Start of Reading text
KINGPINS AND MANIACS

The night that North Vietnamese SAM missiles slammed into the B-52s over Hanoi—something that was not supposed to happen—had permanently cured fighter pilot Rex Rivolo of any faith in official military wisdom and promises. A few months later he climbed out of his F-4 Phantom fighter for the last time. After 531 combat missions he was done with war, or so he thought. Heading back to graduate school, he eventually earned a doctorate in physics. The next few years were the happiest in his life, teaching astrophysics at the University of Pennsylvania while probing the far reaches of the universe as a fellow at NASA’s Space Telescope Science Institute. “That was a good time,” he reminisced fondly one bright winter morning in 2013 as we sat in his northern Virginia office. “All the beautiful space-telescope pictures, that all came out of the Institute.” Earlier, as we talked about his time in combat, he pointed to a framed photograph on the wall of a smiling twenty-two-year-old Rivolo standing on the wing of a Phantom. “Can you imagine giving
that
to
this
?” he laughed, indicating the sleek expensive fighter and to the carefree youth in the picture.
End of Reading text
--- What is expected ---
Answer these questions using the text about Rex Rivolo.
1. How many combat missions did Rivolo fly before leaving his F-4 Phantom?
2. What subject did he teach at the University of Pennsylvania?
3. In what year did the conversation in his northern Virginia office take place?
Start of The data
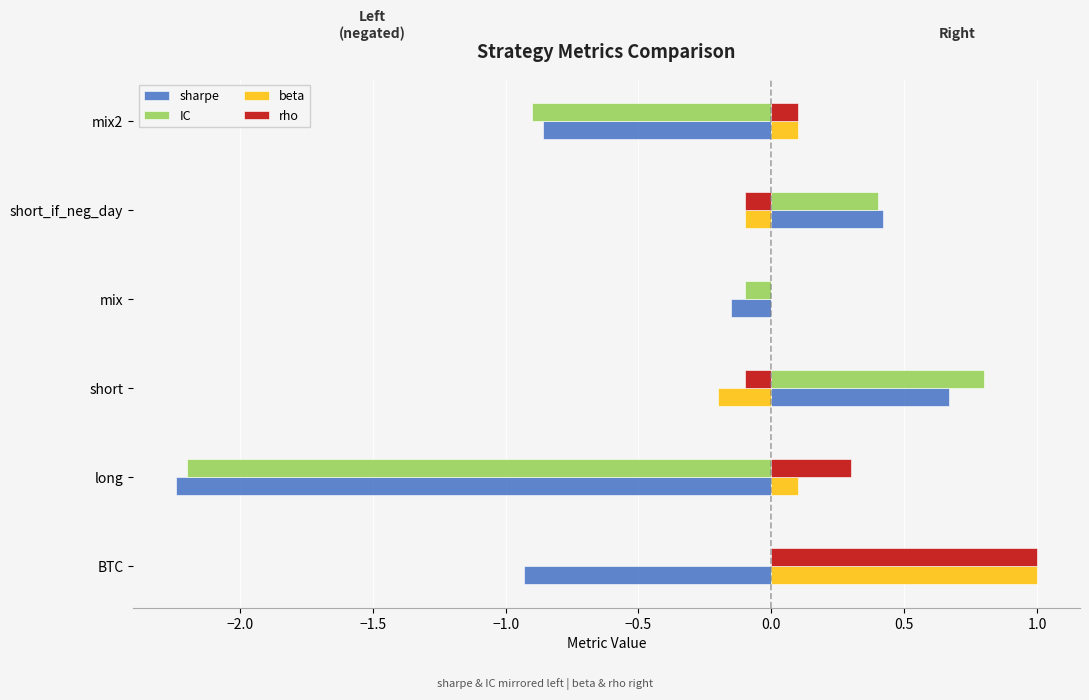

What is the average value of the sharpe series?

-0.5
End of The data
--- Answer below ---
1. 531
2. Astrophysics
3. 2013